— What needs to be done —
Render the stretch from the start of the items through the line containing "Nacional de Zumbi" as a two-column CSV with the columns input and output. Give one row per item, put each field in quotation marks, turn line breaks into spaces, and omit the pictures.

— Items —
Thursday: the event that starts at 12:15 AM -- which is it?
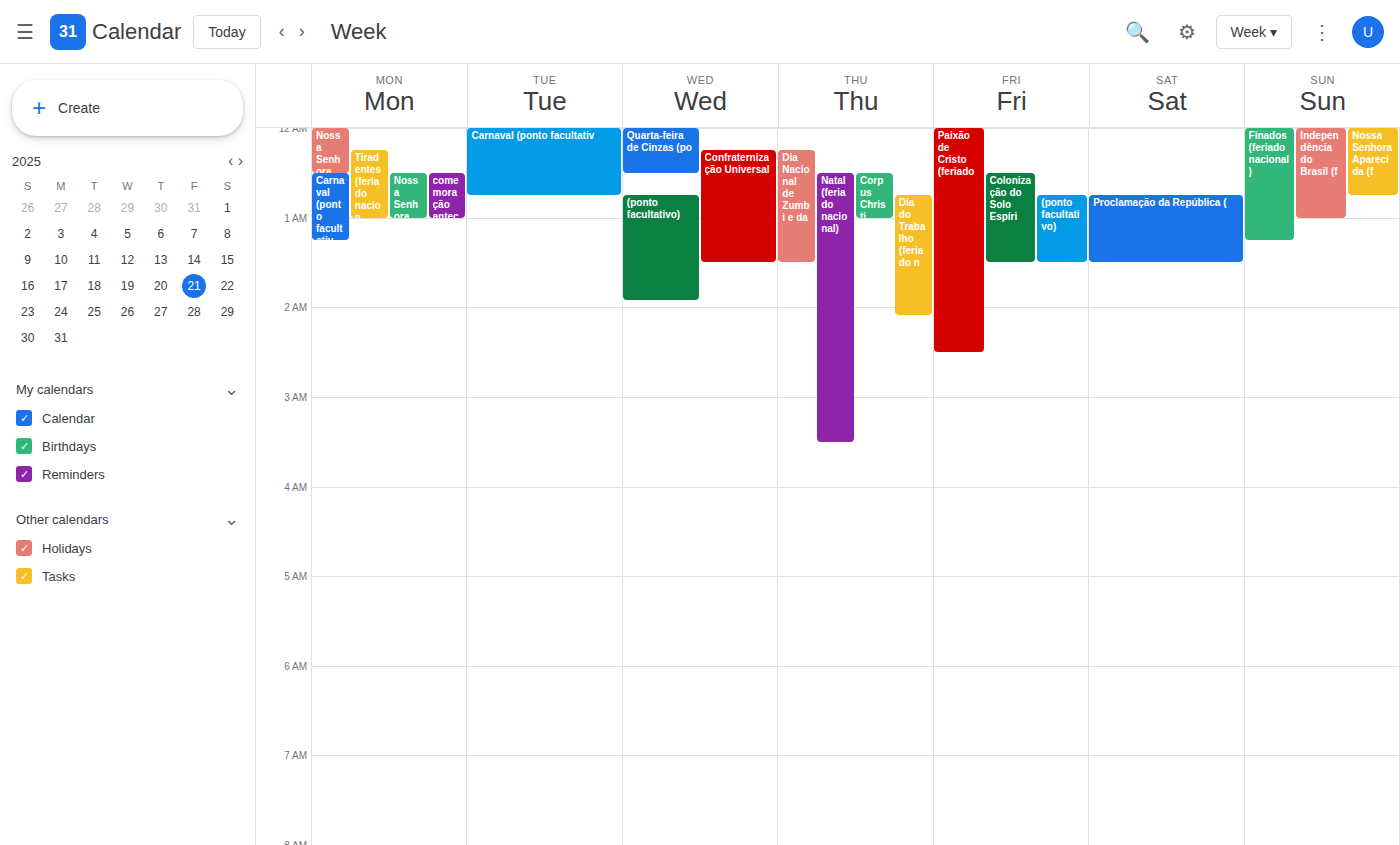
"Dia Nacional de Zumbi e da"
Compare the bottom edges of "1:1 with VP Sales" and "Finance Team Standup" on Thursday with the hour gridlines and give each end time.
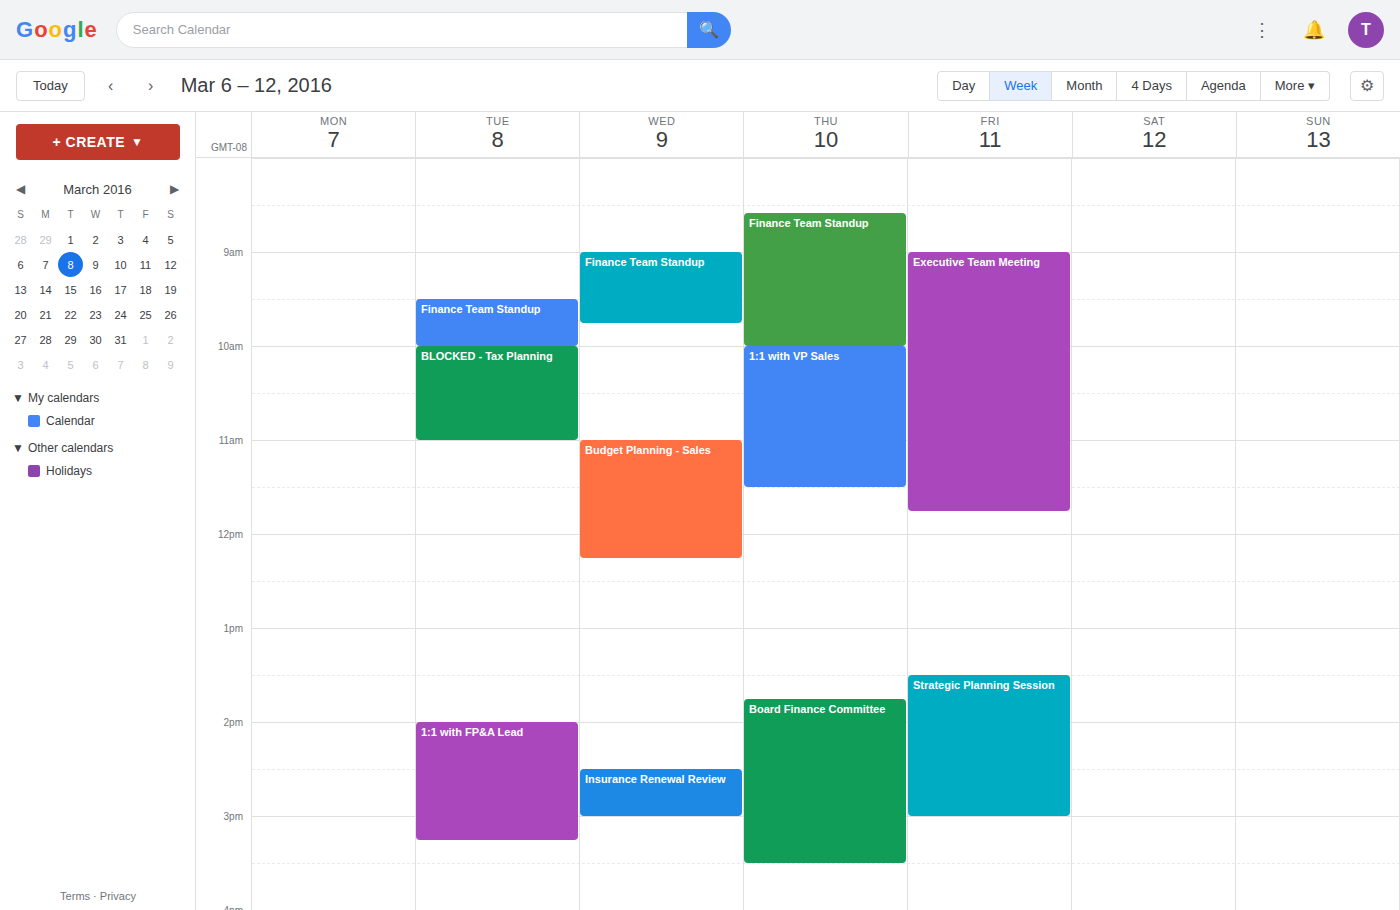
"1:1 with VP Sales": 11:30 AM, halfway between the 11 AM and 12 PM lines. "Finance Team Standup": 10:00 AM, exactly on the 10 AM line.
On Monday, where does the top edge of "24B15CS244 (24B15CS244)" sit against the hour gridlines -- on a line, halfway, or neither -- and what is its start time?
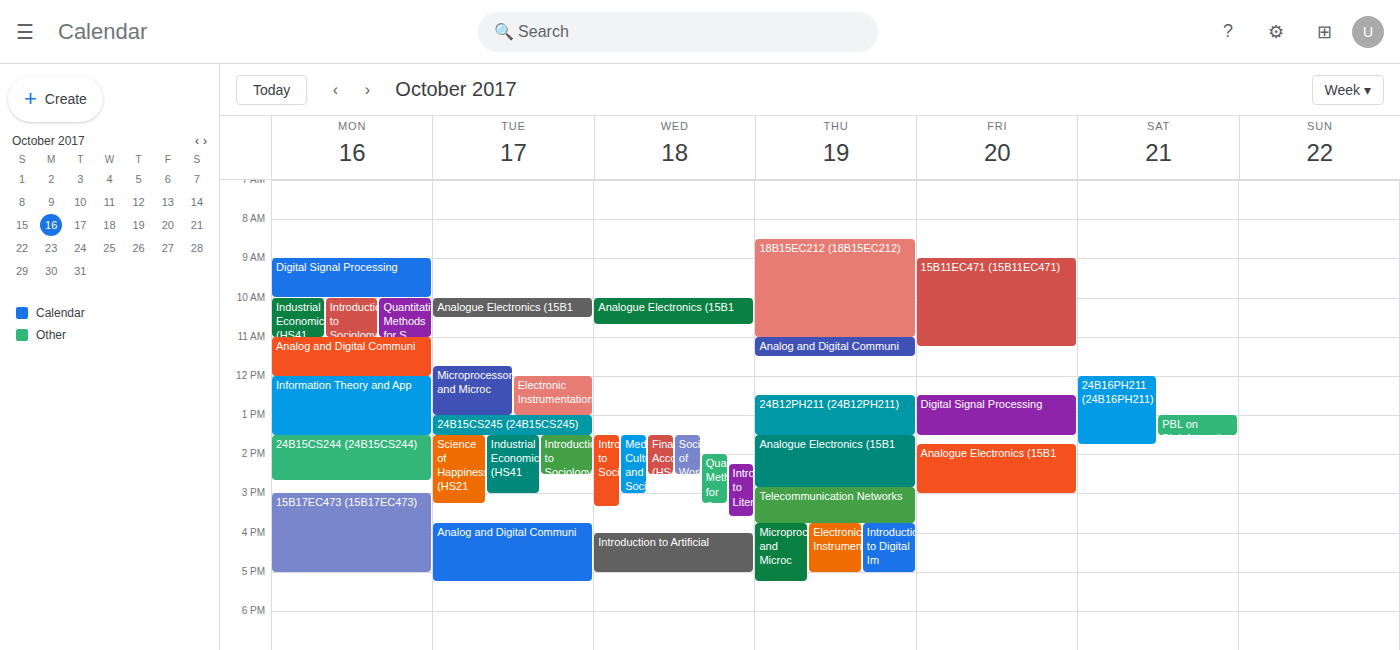
1:30 PM -- halfway between the 1 PM and 2 PM lines.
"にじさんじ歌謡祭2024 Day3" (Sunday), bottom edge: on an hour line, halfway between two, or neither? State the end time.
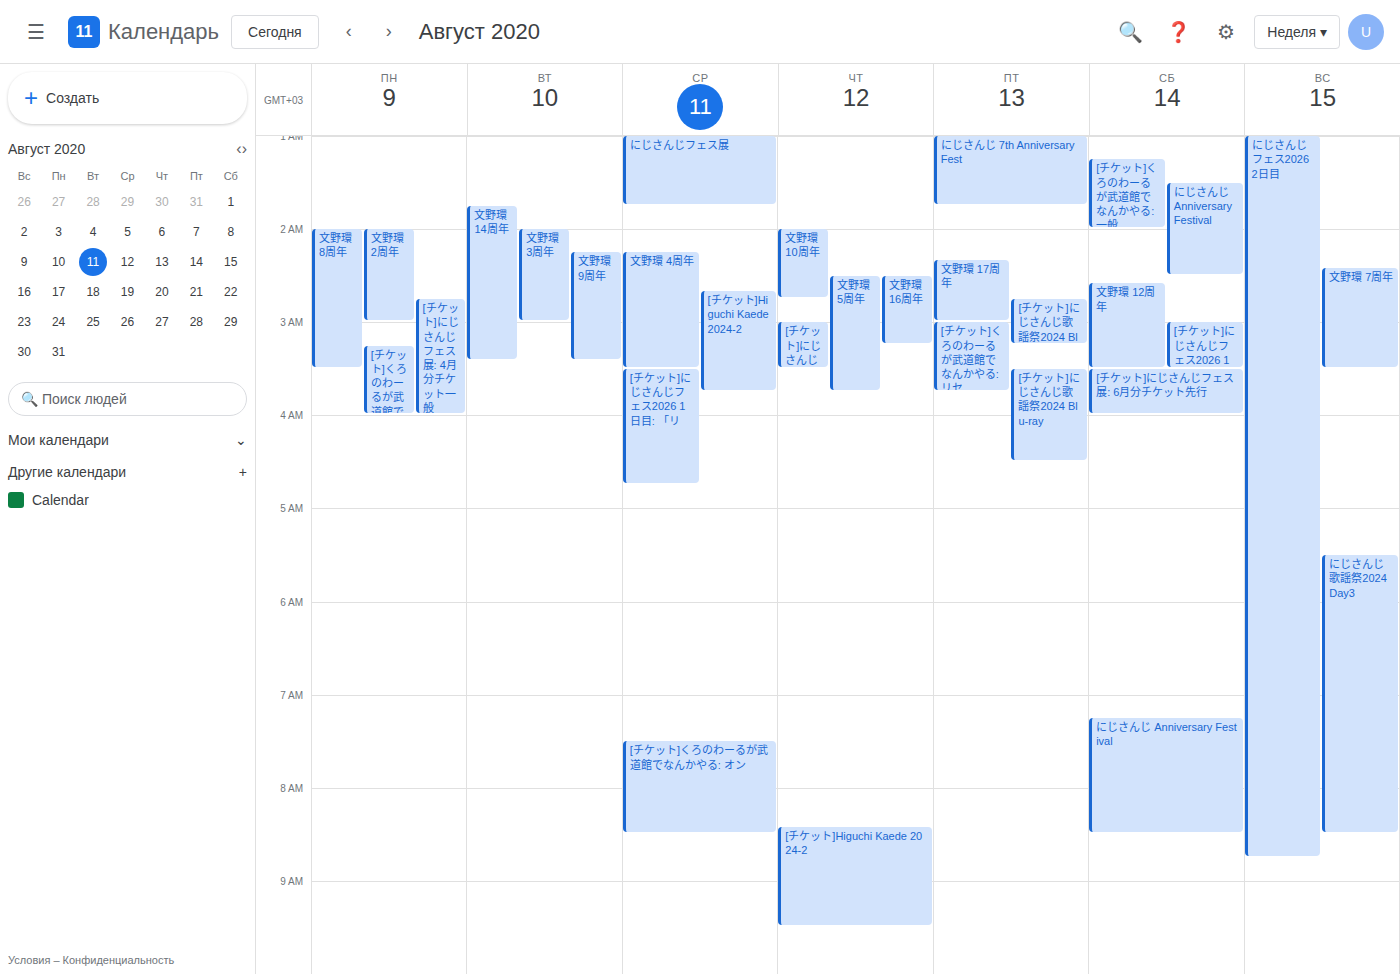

— Response for this exercise —
input,output
"Thursday: the event that starts at 12:15 AM -- which is it?","""Dia Nacional de Zumbi e da"""